- **Assignment**
Count every line below that contains "göre", then give that count and nothing else.

- **Records for this exercise**
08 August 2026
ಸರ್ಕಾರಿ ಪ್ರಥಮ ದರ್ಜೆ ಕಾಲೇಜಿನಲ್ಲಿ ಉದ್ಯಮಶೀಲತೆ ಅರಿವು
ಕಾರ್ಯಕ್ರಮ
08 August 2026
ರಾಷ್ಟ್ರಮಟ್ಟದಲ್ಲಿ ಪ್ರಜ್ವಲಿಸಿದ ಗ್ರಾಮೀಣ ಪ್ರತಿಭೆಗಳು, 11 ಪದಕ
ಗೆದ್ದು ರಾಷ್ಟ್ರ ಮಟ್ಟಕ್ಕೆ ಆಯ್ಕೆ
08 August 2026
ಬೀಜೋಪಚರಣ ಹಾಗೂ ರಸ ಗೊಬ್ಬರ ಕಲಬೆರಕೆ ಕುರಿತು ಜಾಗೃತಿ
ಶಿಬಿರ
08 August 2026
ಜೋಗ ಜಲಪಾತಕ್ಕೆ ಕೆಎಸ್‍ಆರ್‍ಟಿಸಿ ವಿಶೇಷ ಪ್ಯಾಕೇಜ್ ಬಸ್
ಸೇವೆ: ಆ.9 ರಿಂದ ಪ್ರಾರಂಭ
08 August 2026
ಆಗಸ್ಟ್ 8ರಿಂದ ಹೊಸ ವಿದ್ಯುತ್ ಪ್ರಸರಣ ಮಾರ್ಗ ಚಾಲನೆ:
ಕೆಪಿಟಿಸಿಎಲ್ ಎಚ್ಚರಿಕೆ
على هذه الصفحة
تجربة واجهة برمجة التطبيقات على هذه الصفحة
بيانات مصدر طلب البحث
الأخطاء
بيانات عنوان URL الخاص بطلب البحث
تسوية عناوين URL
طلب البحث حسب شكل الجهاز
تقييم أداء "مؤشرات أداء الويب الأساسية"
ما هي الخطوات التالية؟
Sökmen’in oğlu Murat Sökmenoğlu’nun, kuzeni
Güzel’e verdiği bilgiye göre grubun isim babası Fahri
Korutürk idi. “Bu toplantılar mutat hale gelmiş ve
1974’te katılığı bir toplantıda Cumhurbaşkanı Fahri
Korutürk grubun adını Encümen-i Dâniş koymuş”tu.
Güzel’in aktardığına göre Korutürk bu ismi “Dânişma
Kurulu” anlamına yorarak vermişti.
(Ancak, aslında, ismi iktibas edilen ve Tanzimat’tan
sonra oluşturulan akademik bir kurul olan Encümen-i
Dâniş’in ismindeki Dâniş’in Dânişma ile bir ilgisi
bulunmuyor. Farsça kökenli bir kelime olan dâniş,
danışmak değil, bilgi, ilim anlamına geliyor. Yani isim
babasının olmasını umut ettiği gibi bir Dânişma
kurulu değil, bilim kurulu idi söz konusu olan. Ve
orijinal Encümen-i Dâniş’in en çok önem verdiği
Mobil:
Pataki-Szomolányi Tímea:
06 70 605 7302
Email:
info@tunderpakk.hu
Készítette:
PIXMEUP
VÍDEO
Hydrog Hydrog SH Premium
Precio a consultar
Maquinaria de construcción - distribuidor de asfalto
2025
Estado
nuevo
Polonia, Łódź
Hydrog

- **Answer**
2